- _PROVIDED TEXT_:
——————————
A Key Largo resident going on 41 years, Justin Hopper has seen it all. At 51, the tenacious skipper of the Fantastic II has been boat-ratting since he was fourteen. He started chartering in 1984, later procuring his captain’s license his senior year of high school in 1989. Then it was full steam ahead.
There are currently two boats in his fleet service. The Fantastic II is a forty-foot custom Sportfisher, loaded with twin diesel engines, four fish fighting chairs, and the latest electronic navigation and fish finding equipment. His son, Dallas, has been operating the smaller Hop Along for the last three years. This twenty-six-foot custom fiberglass open fisherman dons a single Yamaha 250 engine and all the latest technology. “Dallas has essentially been chartering with me since he was twelve,” says his father. “This kid has the innate skills most only dream of. The ocean life comes easier to him.”
Hopper Senior is feeling the years like so many other guides in the Keys. The mind is willing, but the body takes a beating on the open seas. “Keeping the boat in prime condition for my clients, mechanically and cosmetically, adds extra hours once they leave the marina happy and hungry,” informs the captain. “Fishing days on end with little sleep levies a toll charge that can be quite challenging.” Nevertheless, Hopper isn’t resigning any time soon. This Largo lifestyle is addictive; 300 days so, and he still loves it.
Do You Know the Mahi Man?
——————————
(Document images paired with their source code)

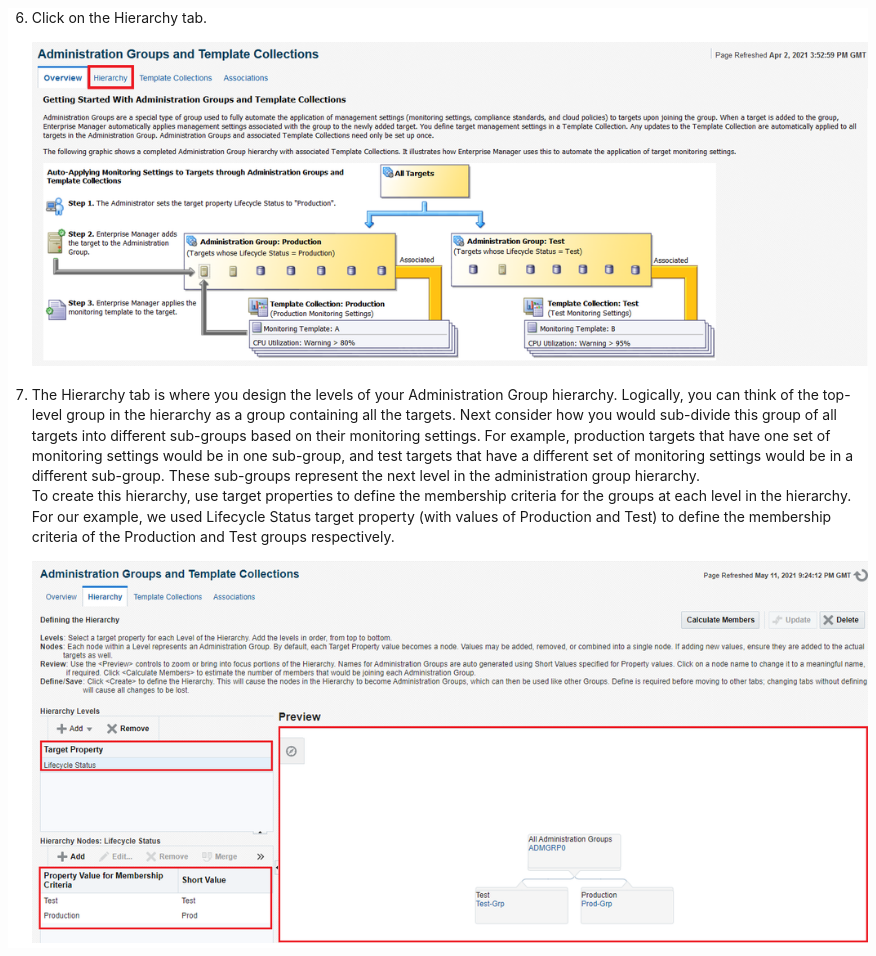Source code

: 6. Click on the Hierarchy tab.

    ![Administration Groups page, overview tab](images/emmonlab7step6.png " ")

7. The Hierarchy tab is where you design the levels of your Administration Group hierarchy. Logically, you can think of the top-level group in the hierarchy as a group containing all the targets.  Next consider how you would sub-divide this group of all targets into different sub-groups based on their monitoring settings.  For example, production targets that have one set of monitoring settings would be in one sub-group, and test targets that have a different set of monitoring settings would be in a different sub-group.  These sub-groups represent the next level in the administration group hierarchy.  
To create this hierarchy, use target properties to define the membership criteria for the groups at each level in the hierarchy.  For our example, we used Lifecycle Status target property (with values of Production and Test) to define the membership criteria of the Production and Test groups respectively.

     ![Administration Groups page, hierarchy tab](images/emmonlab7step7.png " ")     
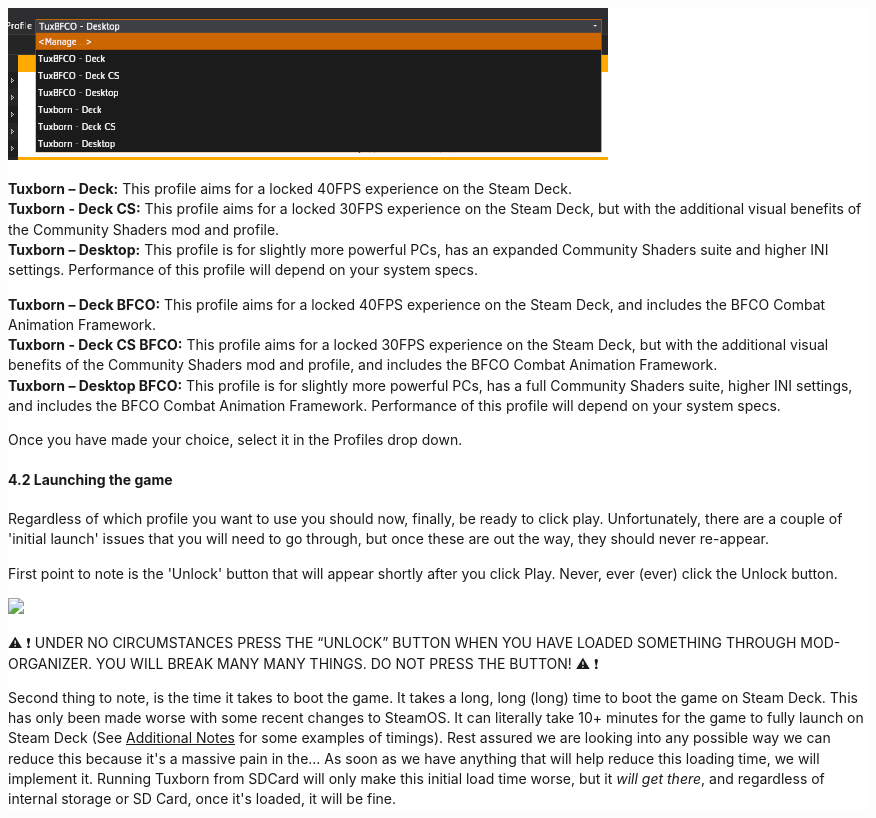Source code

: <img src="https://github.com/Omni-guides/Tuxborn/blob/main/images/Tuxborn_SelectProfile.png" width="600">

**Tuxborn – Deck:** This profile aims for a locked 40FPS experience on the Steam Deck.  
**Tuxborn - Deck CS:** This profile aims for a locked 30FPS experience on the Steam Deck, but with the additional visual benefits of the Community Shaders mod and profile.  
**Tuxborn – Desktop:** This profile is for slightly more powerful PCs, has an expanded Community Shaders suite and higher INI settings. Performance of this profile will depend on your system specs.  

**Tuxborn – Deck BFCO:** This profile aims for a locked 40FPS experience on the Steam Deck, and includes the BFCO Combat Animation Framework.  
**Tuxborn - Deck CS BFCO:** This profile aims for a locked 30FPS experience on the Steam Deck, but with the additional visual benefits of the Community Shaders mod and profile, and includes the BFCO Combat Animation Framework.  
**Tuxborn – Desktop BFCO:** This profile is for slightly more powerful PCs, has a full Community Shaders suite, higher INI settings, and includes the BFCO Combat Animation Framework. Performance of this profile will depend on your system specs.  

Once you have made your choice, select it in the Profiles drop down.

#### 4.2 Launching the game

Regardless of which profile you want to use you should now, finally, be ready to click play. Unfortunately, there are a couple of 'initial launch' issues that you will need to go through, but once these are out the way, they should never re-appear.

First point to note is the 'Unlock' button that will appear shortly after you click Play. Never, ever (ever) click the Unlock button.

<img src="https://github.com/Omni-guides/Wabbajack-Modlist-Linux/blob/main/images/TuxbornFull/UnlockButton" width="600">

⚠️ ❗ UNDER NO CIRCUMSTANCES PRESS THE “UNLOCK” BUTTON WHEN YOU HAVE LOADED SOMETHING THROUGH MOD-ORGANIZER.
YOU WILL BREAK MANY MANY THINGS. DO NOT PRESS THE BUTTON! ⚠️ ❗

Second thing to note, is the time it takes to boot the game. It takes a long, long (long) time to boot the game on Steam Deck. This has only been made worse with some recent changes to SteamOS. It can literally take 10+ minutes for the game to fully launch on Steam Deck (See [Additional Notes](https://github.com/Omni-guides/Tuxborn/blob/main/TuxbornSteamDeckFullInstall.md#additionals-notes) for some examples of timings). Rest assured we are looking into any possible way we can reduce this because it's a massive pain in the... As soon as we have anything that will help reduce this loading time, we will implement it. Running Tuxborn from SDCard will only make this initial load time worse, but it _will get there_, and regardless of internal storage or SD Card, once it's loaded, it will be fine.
——————————
- _CHECK YOUR UNDERSTANDING_:
1 > How would the sentence "There are currently two boats in his fleet service." from the fishing captain profile read in Spanish?
2 > Can you echo the lines of the listing from its start through the line holding "Groups page, overview", inclusive, leaving the pictures out of your answer?
The text and the listing have no connection to each other.

- _SOLUTION LIST_:
1 > Actualmente hay dos barcos en su flota de servicio.

2 >
Source code

: 6. Click on the Hierarchy tab.

    ![Administration Groups page, overview tab](images/emmonlab7step6.png " ")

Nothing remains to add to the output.